The British and German navies were dissatisfied with the results of the engagement on 28 January. The British were disappointed with the inconclusive result and Moore regretted his decision to not cancel the escort carrier operation so that destroyers could be attached to the cruiser force. Historians have judged that the combination of excellent visibility on the night of 27/28 January and the superior speed of the German destroyers meant that the British had no ability to force a result. In a post-war assessment, First Sea Lord Admiral Andrew Cunningham endorsed the tactics Dalrymple-Hamilton used during the engagement but stated that the size of the British force was "inadequate". The Kriegsmarine was also unsatisfied with the conduct of the battle, with German naval authorities believing that the destroyers should have taken shelter in coastal waters after they were sighted by Allied aircraft on the evening of 27 January.

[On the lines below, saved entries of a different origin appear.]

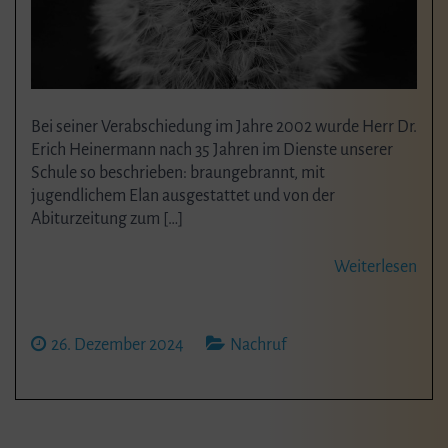
Bei seiner Verabschiedung im Jahre 2002 wurde Herr Dr.
Erich Heinermann nach 35 Jahren im Dienste unserer
Schule so beschrieben: braungebrannt, mit
jugendlichem Elan ausgestattet und von der
Abiturzeitung zum […]
Weiterlesen
26. Dezember 2024
Nachruf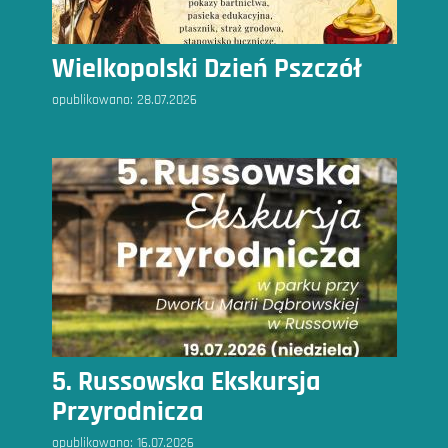
Wielkopolski Dzień Pszczół
opublikowano:
28.07.2026
5. Russowska Ekskursja
Przyrodnicza
opublikowano:
16.07.2026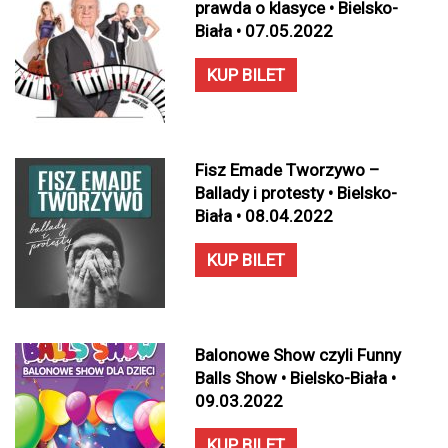
prawda o klasyce • Bielsko-
Biała • 07.05.2022
KUP BILET
Fisz Emade Tworzywo –
Ballady i protesty • Bielsko-
Biała • 08.04.2022
KUP BILET
Balonowe Show czyli Funny
Balls Show • Bielsko-Biała •
09.03.2022
KUP BILET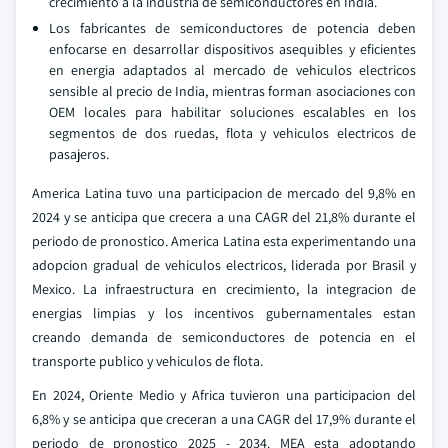
crecimiento a la industria de semiconductores en India.
Los fabricantes de semiconductores de potencia deben
enfocarse en desarrollar dispositivos asequibles y eficientes
en energia adaptados al mercado de vehiculos electricos
sensible al precio de India, mientras forman asociaciones con
OEM locales para habilitar soluciones escalables en los
segmentos de dos ruedas, flota y vehiculos electricos de
pasajeros.
America Latina tuvo una participacion de mercado del 9,8% en
2024 y se anticipa que crecera a una CAGR del 21,8% durante el
periodo de pronostico. America Latina esta experimentando una
adopcion gradual de vehiculos electricos, liderada por Brasil y
Mexico. La infraestructura en crecimiento, la integracion de
energias limpias y los incentivos gubernamentales estan
creando demanda de semiconductores de potencia en el
transporte publico y vehiculos de flota.
En 2024, Oriente Medio y Africa tuvieron una participacion del
6,8% y se anticipa que creceran a una CAGR del 17,9% durante el
periodo de pronostico 2025 - 2034. MEA esta adoptando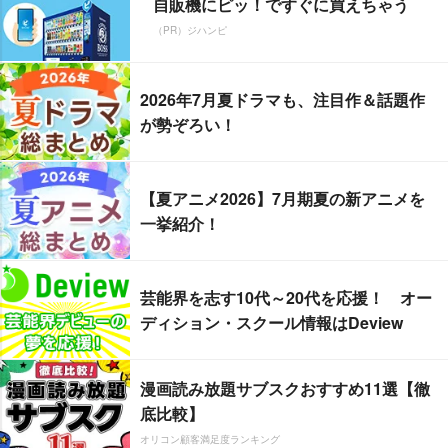
自販機にピッ！ですぐに買えちゃう
（PR）ジハンピ
2026年7月夏ドラマも、注目作＆話題作
が勢ぞろい！
【夏アニメ2026】7月期夏の新アニメを
一挙紹介！
芸能界を志す10代～20代を応援！ オー
ディション・スクール情報はDeview
漫画読み放題サブスクおすすめ11選【徹
底比較】
オリコン顧客満足度ランキング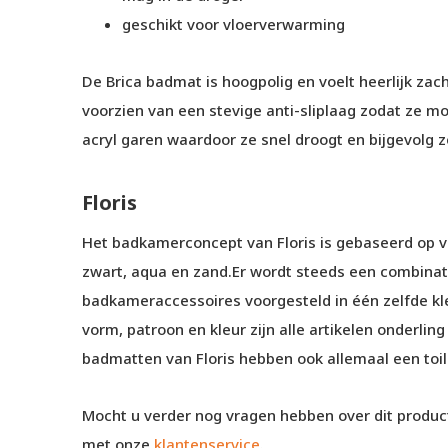
geschikt voor vloerverwarming
De Brica badmat is hoogpolig en voelt heerlijk zac
voorzien van een stevige anti-sliplaag zodat ze mo
acryl garen waardoor ze snel droogt en bijgevolg z
Floris
Het badkamerconcept van Floris is gebaseerd op v
zwart, aqua en zand.Er wordt steeds een combina
badkameraccessoires voorgesteld in één zelfde kl
vorm, patroon en kleur zijn alle artikelen onderlin
badmatten van Floris hebben ook allemaal een toile
Mocht u verder nog vragen hebben over dit product
met onze
klantenservice
.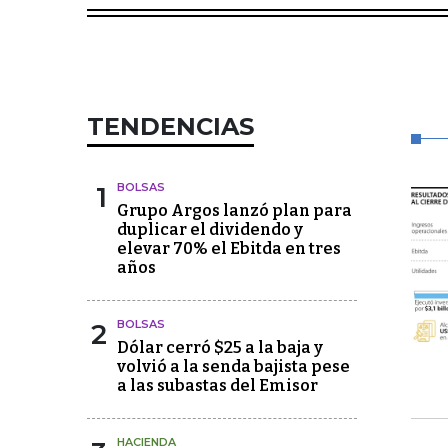
TENDENCIAS
1
BOLSAS
Grupo Argos lanzó plan para
duplicar el dividendo y
elevar 70% el Ebitda en tres
años
2
BOLSAS
Dólar cerró $25 a la baja y
volvió a la senda bajista pese
a las subastas del Emisor
HACIENDA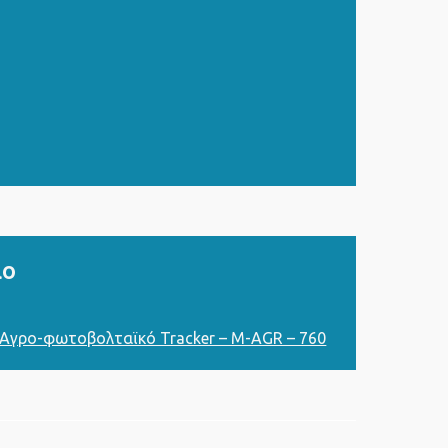
ιο
 Αγρο-φωτοβολταϊκό Tracker – M-AGR – 760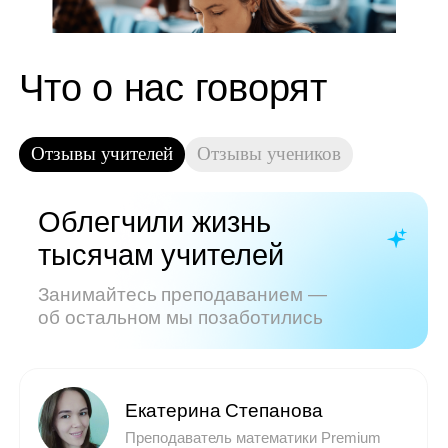
Показать все отзывы
Часто задаваемые
вопросы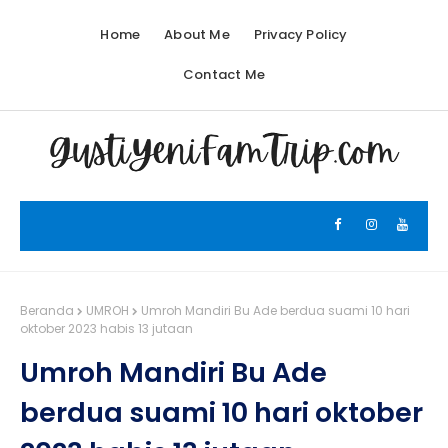
Home
About Me
Privacy Policy
Contact Me
Beranda
UMROH
Umroh Mandiri Bu Ade berdua suami 10 hari
oktober 2023 habis 13 jutaan
Umroh Mandiri Bu Ade
berdua suami 10 hari oktober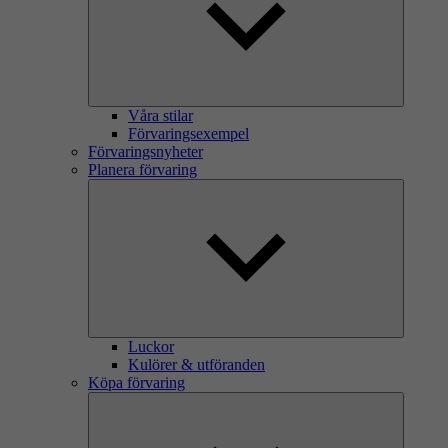
Våra stilar
Förvaringsexempel
Förvaringsnyheter
Planera förvaring
Luckor
Kulörer & utföranden
Köpa förvaring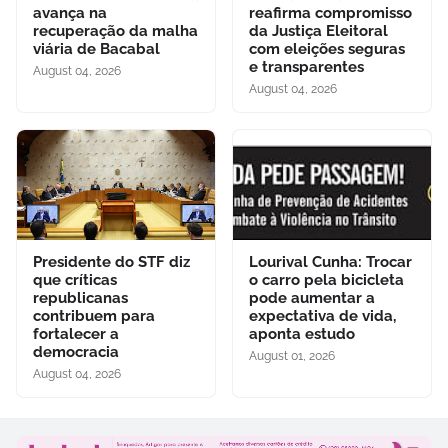
avança na
reafirma compromisso
recuperação da malha
da Justiça Eleitoral
viária de Bacabal
com eleições seguras
e transparentes
August 04, 2026
August 04, 2026
Presidente do STF diz
Lourival Cunha: Trocar
que críticas
o carro pela bicicleta
republicanas
pode aumentar a
contribuem para
expectativa de vida,
fortalecer a
aponta estudo
democracia
August 01, 2026
August 04, 2026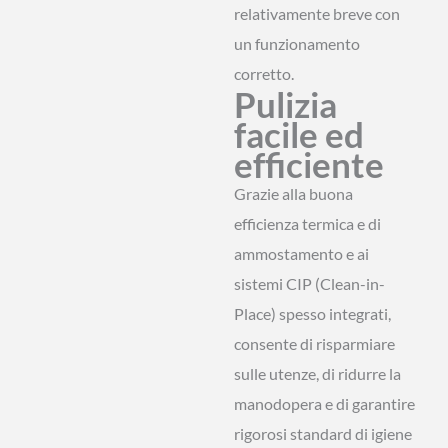
relativamente breve con
un funzionamento
corretto.
Pulizia
facile ed
efficiente
Grazie alla buona
efficienza termica e di
ammostamento e ai
sistemi CIP (Clean-in-
Place) spesso integrati,
consente di risparmiare
sulle utenze, di ridurre la
manodopera e di garantire
rigorosi standard di igiene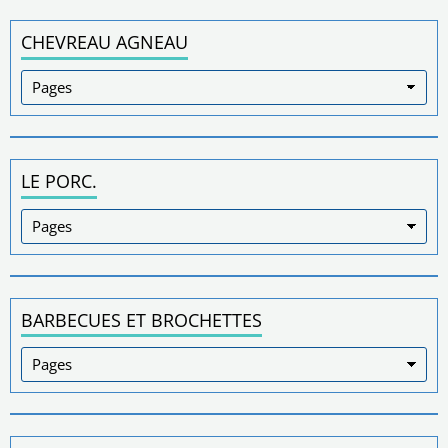
CHEVREAU AGNEAU
LE PORC.
BARBECUES ET BROCHETTES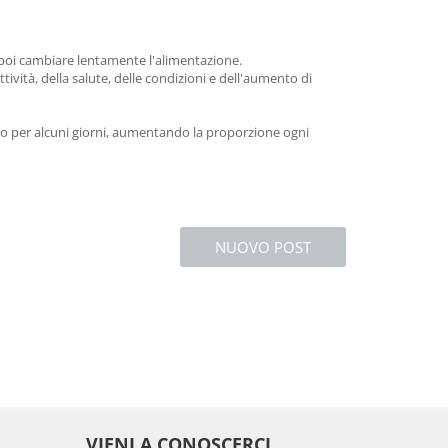
e poi cambiare lentamente l'alimentazione.
ività, della salute, delle condizioni e dell'aumento di
vo per alcuni giorni, aumentando la proporzione ogni
NUOVO POST
VIENI A CONOSCERCI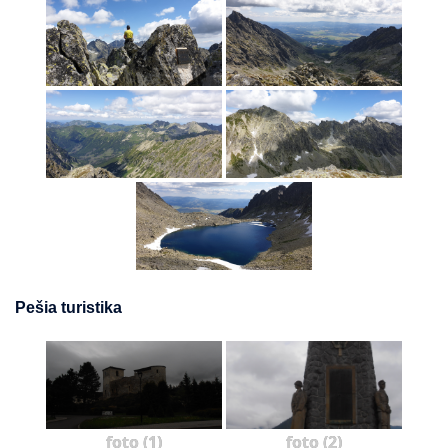
Pešia turistika
foto (1)
foto (2)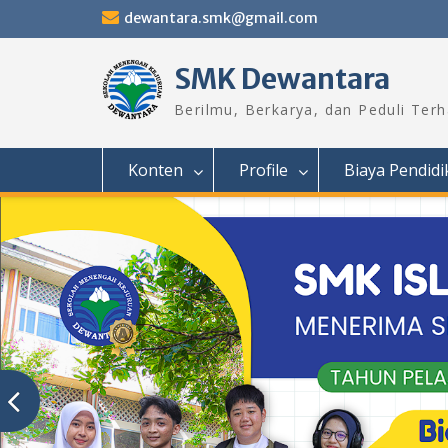
Skip
dewantara.smk@gmail.com
to
content
SMK Dewantara
Berilmu, Berkarya, dan Peduli Ter
Konten
Profile
Biaya Pendidi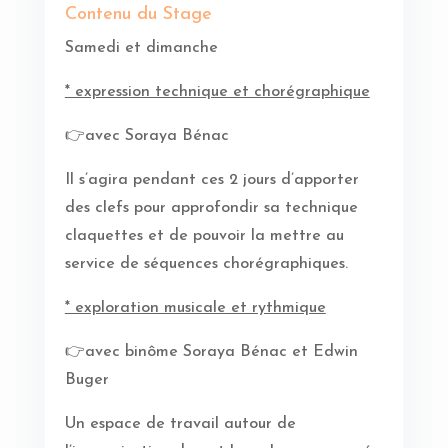
Contenu du Stage
Samedi et dimanche
* expression technique et chorégraphique
👉avec Soraya Bénac
Il s’agira pendant ces 2 jours d’apporter
des clefs pour approfondir sa technique
claquettes et de pouvoir la mettre au
service de séquences chorégraphiques.
* exploration musicale et rythmique
👉avec binôme Soraya Bénac et Edwin
Buger
Un espace de travail autour de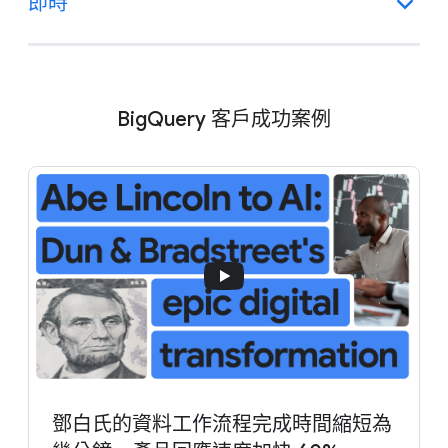
即時
BigQuery 客戶成功案例
鄧白氏的資料工作流程完成時間縮短為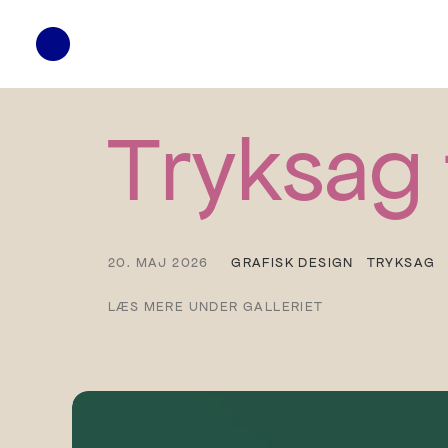
Tryksag
20. MAJ 2026
GRAFISK DESIGN
TRYKSAG
LÆS MERE UNDER GALLERIET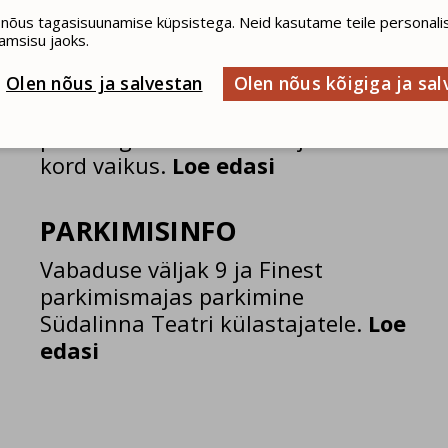
KÜLASTAJALE
 nõus tagasisuunamise küpsistega. Neid kasutame teile personali
amsisu jaoks.
MEELESPEA
Olen nõus ja salvestan
Olen nõus kõigiga ja sal
Kuidas käituda teatris? Teatri
põhireegel kõlab: vaikus ja veel
kord vaikus.
Loe edasi
PARKIMISINFO
Vabaduse väljak 9 ja Finest
parkimismajas parkimine
Südalinna Teatri külastajatele.
Loe
edasi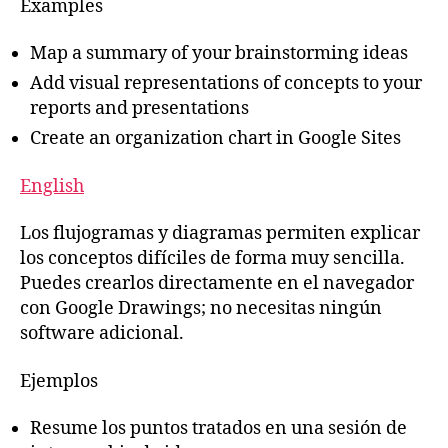
Examples
Map a summary of your brainstorming ideas
Add visual representations of concepts to your
reports and presentations
Create an organization chart in Google Sites
English
Los flujogramas y diagramas permiten explicar
los conceptos difíciles de forma muy sencilla.
Puedes crearlos directamente en el navegador
con Google Drawings; no necesitas ningún
software adicional.
Ejemplos
Resume los puntos tratados en una sesión de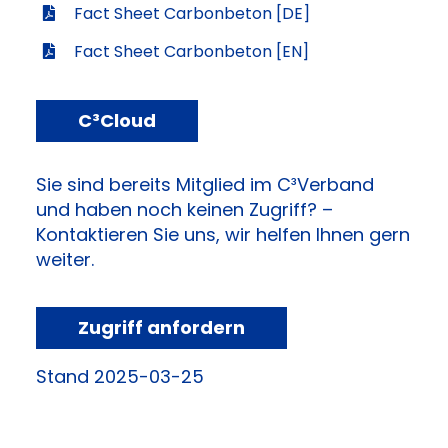
Fact Sheet Carbonbeton [DE]
Fact Sheet Carbonbeton [EN]
C³Cloud
Sie sind bereits Mitglied im C³Verband
und haben noch keinen Zugriff? –
Kontaktieren Sie uns, wir helfen Ihnen gern
weiter.
Zugriff anfordern
Stand 2025-03-25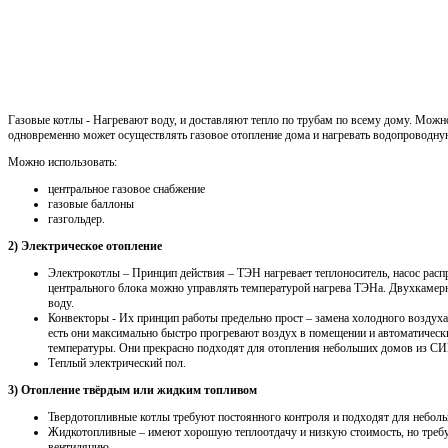
Газовые котлы - Нагревают воду, и доставляют тепло по трубам по всему дому. Можн
одновременно может осуществлять газовое отопление дома и нагревать водопроводну
Можно использовать:
центральное газовое снабжение
газовые баллоны
газгольдер.
2) Электрическое отопление
Электрокотлы – Принцип действия – ТЭН нагревает теплоноситель, насос распр
центрального блока можно управлять температурой нагрева ТЭНа. Двухкамерн
воду.
Конвекторы - Их принцип работы предельно прост – замена холодного воздуха
есть они максимально быстро прогревают воздух в помещении и автоматичес
температуры. Они прекрасно подходят для отопления небольших домов из СИП
Теплый электрический пол.
3) Отопление твёрдым или жидким топливом
Твердотопливные котлы требуют постоянного контроля и подходят для неболь
Жидкотопливные – имеют хорошую теплоотдачу и низкую стоимость, но треб
вентиляцию.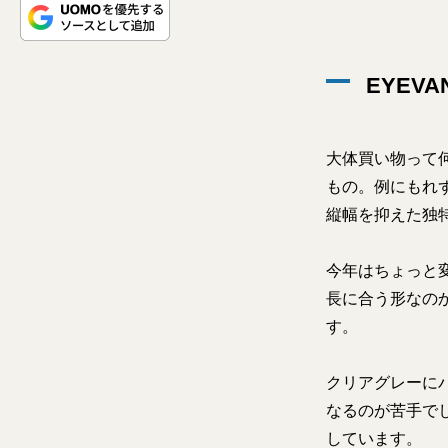
EYEV
大体買い物って
もの。例にもれ
縦幅を抑えた独
今年はちょっと
長に合う形なの
す。
クリアグレーに
なるのが苦手で
しています。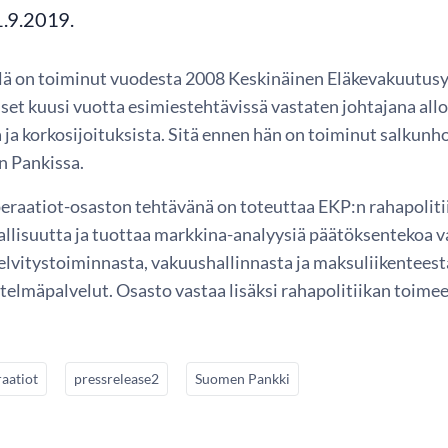
1.9.2019.
ä on toiminut vuodesta 2008 Keskinäinen Eläkevakuutusyht
iset kuusi vuotta esimiestehtävissä vastaten johtajana all
a ja korkosijoituksista. Sitä ennen hän on toiminut salkunh
 Pankissa.
raatiot-osaston tehtävänä on toteuttaa EKP:n rahapoliti
allisuutta ja tuottaa markkina-analyysiä päätöksentekoa va
 selvitystoiminnasta, vakuushallinnasta ja maksuliikentee
telmäpalvelut. Osasto vastaa lisäksi rahapolitiikan toime
aatiot
pressrelease2
Suomen Pankki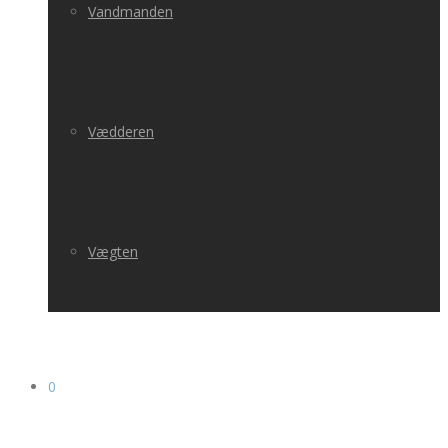
Vandmanden
Vædderen
Vægten
0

The Action of 28 January was the final engagement between British and German warships in Norwegian waters during World War II. It was also the second last surface action fought by the Kriegsmarine, with its final engagement taking place on 18 March 1945 when a force of two torpedo boats and a destroyer was defeated by two British destroyers in the Battle of the Ligurian Sea. By this time, most of the Kriegsmarines remaining warships were stationed in the Baltic Sea where they supported German military operations and the evacuation of civilians until the end of the war in May.